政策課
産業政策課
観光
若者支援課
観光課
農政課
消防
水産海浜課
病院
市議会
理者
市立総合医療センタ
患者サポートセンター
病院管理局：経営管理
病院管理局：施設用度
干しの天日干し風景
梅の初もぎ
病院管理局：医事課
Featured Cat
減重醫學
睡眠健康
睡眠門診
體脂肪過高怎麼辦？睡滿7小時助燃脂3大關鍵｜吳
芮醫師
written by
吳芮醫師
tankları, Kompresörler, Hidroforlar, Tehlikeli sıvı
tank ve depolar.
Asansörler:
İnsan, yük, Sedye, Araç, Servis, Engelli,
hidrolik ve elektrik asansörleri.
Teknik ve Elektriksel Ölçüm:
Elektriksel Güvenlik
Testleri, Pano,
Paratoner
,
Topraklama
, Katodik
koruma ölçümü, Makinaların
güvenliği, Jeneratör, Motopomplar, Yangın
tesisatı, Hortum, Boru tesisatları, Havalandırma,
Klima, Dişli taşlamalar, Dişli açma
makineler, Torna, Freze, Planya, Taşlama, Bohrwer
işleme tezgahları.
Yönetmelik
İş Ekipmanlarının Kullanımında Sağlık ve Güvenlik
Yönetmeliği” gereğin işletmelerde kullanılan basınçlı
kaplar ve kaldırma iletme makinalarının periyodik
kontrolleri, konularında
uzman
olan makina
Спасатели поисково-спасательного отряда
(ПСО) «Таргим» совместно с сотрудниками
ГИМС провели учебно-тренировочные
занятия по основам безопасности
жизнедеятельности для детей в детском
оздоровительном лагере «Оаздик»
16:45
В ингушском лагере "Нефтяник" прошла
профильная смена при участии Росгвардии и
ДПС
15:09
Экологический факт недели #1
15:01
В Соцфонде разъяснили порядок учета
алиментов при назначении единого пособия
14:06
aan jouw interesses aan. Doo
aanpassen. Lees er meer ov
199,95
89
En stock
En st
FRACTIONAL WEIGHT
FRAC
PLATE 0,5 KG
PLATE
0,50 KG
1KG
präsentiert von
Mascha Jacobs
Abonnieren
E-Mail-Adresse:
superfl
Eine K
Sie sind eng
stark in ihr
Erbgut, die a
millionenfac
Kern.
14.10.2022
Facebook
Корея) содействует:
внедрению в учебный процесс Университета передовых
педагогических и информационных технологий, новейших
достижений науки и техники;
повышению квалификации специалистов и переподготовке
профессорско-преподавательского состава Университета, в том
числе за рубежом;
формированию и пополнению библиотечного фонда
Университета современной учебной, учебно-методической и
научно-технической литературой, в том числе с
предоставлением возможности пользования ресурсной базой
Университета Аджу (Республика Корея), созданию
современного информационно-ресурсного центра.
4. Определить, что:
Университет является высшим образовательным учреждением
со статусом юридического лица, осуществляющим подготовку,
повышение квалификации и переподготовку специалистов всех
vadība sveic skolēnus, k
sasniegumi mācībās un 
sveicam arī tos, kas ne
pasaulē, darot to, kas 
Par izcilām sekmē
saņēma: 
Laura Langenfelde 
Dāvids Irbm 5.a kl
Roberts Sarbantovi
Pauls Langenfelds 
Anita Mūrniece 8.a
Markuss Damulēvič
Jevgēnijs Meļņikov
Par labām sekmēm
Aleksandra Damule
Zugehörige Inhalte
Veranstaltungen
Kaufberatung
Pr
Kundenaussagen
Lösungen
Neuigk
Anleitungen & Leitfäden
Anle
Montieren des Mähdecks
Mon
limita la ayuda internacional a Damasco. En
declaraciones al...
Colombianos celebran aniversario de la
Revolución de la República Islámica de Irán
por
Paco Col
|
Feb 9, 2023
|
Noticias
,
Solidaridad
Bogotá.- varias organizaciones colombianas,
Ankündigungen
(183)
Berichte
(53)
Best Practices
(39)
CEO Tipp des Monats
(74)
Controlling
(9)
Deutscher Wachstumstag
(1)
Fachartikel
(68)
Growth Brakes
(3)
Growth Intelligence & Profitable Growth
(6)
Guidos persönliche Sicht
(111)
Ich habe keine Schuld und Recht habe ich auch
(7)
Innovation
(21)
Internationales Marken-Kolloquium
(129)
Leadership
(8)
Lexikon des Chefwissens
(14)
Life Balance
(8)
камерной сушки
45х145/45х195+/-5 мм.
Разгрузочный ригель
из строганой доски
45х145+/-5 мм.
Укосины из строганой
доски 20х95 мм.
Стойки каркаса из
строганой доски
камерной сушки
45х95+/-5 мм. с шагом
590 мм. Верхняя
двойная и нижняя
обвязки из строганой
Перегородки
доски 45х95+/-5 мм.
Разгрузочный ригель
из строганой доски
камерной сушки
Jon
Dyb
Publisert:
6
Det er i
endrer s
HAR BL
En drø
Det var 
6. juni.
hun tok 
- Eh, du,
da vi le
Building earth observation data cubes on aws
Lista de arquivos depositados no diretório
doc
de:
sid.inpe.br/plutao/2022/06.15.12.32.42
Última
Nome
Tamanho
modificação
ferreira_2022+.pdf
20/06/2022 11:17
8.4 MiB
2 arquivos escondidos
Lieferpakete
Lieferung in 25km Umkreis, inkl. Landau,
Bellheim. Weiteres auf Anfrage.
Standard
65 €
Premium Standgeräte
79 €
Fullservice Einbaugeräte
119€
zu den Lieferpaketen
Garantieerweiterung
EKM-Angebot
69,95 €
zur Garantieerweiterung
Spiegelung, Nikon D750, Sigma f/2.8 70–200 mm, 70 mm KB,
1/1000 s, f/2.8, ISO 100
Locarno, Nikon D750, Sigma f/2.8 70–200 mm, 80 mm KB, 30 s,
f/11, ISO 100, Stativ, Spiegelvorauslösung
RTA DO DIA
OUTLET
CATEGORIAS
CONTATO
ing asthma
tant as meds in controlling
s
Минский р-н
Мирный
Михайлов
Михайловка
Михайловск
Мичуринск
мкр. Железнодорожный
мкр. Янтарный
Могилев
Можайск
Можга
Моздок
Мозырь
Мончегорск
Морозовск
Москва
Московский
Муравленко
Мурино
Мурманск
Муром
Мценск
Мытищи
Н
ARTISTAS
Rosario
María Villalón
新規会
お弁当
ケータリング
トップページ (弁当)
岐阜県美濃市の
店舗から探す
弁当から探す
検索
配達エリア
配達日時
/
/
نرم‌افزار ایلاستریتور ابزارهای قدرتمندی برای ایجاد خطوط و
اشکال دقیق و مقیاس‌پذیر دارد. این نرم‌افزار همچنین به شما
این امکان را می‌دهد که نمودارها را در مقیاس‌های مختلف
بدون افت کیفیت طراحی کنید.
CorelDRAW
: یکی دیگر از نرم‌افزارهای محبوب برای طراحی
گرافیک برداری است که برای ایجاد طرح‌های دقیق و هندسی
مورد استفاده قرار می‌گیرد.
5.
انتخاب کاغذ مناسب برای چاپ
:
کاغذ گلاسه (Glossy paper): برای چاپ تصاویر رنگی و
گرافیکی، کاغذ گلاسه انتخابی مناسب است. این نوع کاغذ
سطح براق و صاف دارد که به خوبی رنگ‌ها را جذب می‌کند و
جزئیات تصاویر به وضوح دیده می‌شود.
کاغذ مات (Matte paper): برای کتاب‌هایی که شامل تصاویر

━━━━━━━━━━

» **Task details**: Retype the records from the start through the line containing "предоставлением возможности пользования", with that line included.

» **Response box**:
政策課
産業政策課
観光
若者支援課
観光課
農政課
消防
水産海浜課
病院
市議会
理者
市立総合医療センタ
患者サポートセンター
病院管理局：経営管理
病院管理局：施設用度
干しの天日干し風景
梅の初もぎ
病院管理局：医事課
Featured Cat
減重醫學
睡眠健康
睡眠門診
體脂肪過高怎麼辦？睡滿7小時助燃脂3大關鍵｜吳
芮醫師
written by
吳芮醫師
tankları, Kompresörler, Hidroforlar, Tehlikeli sıvı
tank ve depolar.
Asansörler:
İnsan, yük, Sedye, Araç, Servis, Engelli,
hidrolik ve elektrik asansörleri.
Teknik ve Elektriksel Ölçüm:
Elektriksel Güvenlik
Testleri, Pano,
Paratoner
,
Topraklama
, Katodik
koruma ölçümü, Makinaların
güvenliği, Jeneratör, Motopomplar, Yangın
tesisatı, Hortum, Boru tesisatları, Havalandırma,
Klima, Dişli taşlamalar, Dişli açma
makineler, Torna, Freze, Planya, Taşlama, Bohrwer
işleme tezgahları.
Yönetmelik
İş Ekipmanlarının Kullanımında Sağlık ve Güvenlik
Yönetmeliği” gereğin işletmelerde kullanılan basınçlı
kaplar ve kaldırma iletme makinalarının periyodik
kontrolleri, konularında
uzman
olan makina
Спасатели поисково-спасательного отряда
(ПСО) «Таргим» совместно с сотрудниками
ГИМС провели учебно-тренировочные
занятия по основам безопасности
жизнедеятельности для детей в детском
оздоровительном лагере «Оаздик»
16:45
В ингушском лагере "Нефтяник" прошла
профильная смена при участии Росгвардии и
ДПС
15:09
Экологический факт недели #1
15:01
В Соцфонде разъяснили порядок учета
алиментов при назначении единого пособия
14:06
aan jouw interesses aan. Doo
aanpassen. Lees er meer ov
199,95
89
En stock
En st
FRACTIONAL WEIGHT
FRAC
PLATE 0,5 KG
PLATE
0,50 KG
1KG
präsentiert von
Mascha Jacobs
Abonnieren
E-Mail-Adresse:
superfl
Eine K
Sie sind eng
stark in ihr
Erbgut, die a
millionenfac
Kern.
14.10.2022
Facebook
Корея) содействует:
внедрению в учебный процесс Университета передовых
педагогических и информационных технологий, новейших
достижений науки и техники;
повышению квалификации специалистов и переподготовке
профессорско-преподавательского состава Университета, в том
числе за рубежом;
формированию и пополнению библиотечного фонда
Университета современной учебной, учебно-методической и
научно-технической литературой, в том числе с
предоставлением возможности пользования ресурсной базой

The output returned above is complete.